___ Selected extract
Conventional wisdom holds that the leadership of COSATU is increasingly distant from the laboring and unemployed masses, just as is President Jacob Zuma and the top ANC political leadership. (Unemployment in South Africa is variously estimated in the range of 25 to 50 percent, depending on the demographic.) The unions that make up COSATU are increasingly white-collar and based in the public sector, rather than blue-collar employees of private enterprises.
By and large, the unions do not advocate low-wage, low skill policies that might reduce the very high levels of unemployment that drive poverty. COSATU is internally divided because of personal rivalries, but also over principle. The most salient division of the latter is between those in the federation that want closer ties to the ANC and SACP political leadership, and those who want to maintain greater distance. In general, those who favor distance want a more radical and aggressive labor movement. Here, as is often true elsewhere in South Africa, the SACP and the ANC political leadership are essentially conservative in outlook.
______
___ Record excerpts
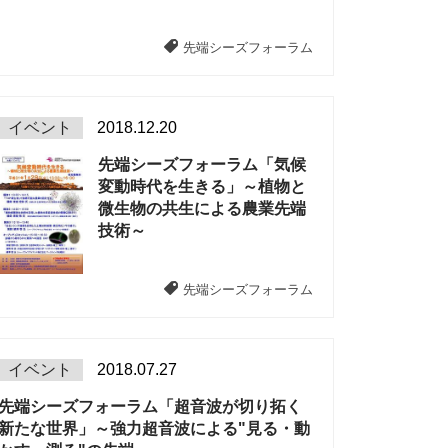
先端シーズフォーラム
イベント
2018.12.20
先端シーズフォーラム「気候
変動時代を生きる」～植物と
微生物の共生による農業先端
技術～
先端シーズフォーラム
イベント
2018.07.27
先端シーズフォーラム「超音波が切り拓く
新たな世界」～強力超音波による"見る・動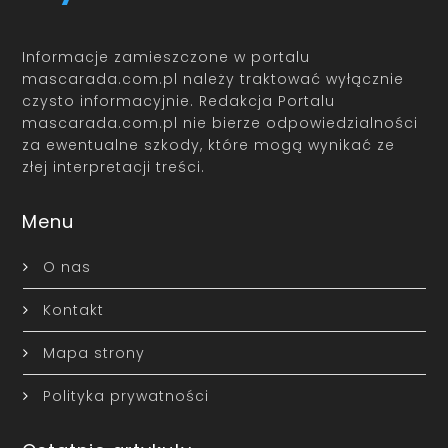
Informacje zamieszczone w portalu
mascarada.com.pl należy traktować wyłącznie
czysto informacyjnie. Redakcja Portalu
mascarada.com.pl nie bierze odpowiedzialności
za ewentualne szkody, które mogą wynikać ze
złej interpretacji treści.
Menu
O nas
Kontakt
Mapa strony
Polityka prywatności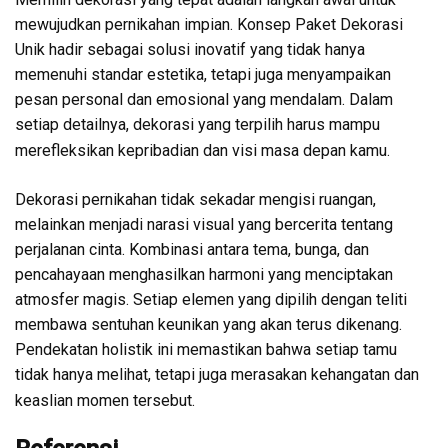
mewujudkan pernikahan impian. Konsep Paket Dekorasi
Unik hadir sebagai solusi inovatif yang tidak hanya
memenuhi standar estetika, tetapi juga menyampaikan
pesan personal dan emosional yang mendalam. Dalam
setiap detailnya, dekorasi yang terpilih harus mampu
merefleksikan kepribadian dan visi masa depan kamu.
Dekorasi pernikahan tidak sekadar mengisi ruangan,
melainkan menjadi narasi visual yang bercerita tentang
perjalanan cinta. Kombinasi antara tema, bunga, dan
pencahayaan menghasilkan harmoni yang menciptakan
atmosfer magis. Setiap elemen yang dipilih dengan teliti
membawa sentuhan keunikan yang akan terus dikenang.
Pendekatan holistik ini memastikan bahwa setiap tamu
tidak hanya melihat, tetapi juga merasakan kehangatan dan
keaslian momen tersebut.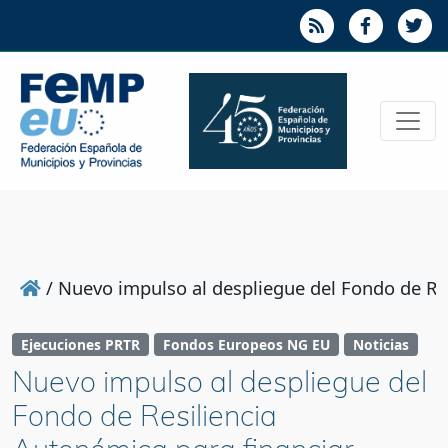
/
Nuevo impulso al despliegue del Fondo de Res
Ejecuciones PRTR
Fondos Europeos NG EU
Noticias
Nuevo impulso al despliegue del
Fondo de Resiliencia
______
## Instruction 1
What range does the passage on COSATU give for estimates of unemployment in South Africa?
## Instruction 2
List every organization the passage on COSATU names.

## Worked solution 1
25 to 50 percent, depending on the demographic.

## Worked solution 2
COSATU, the ANC, the SACP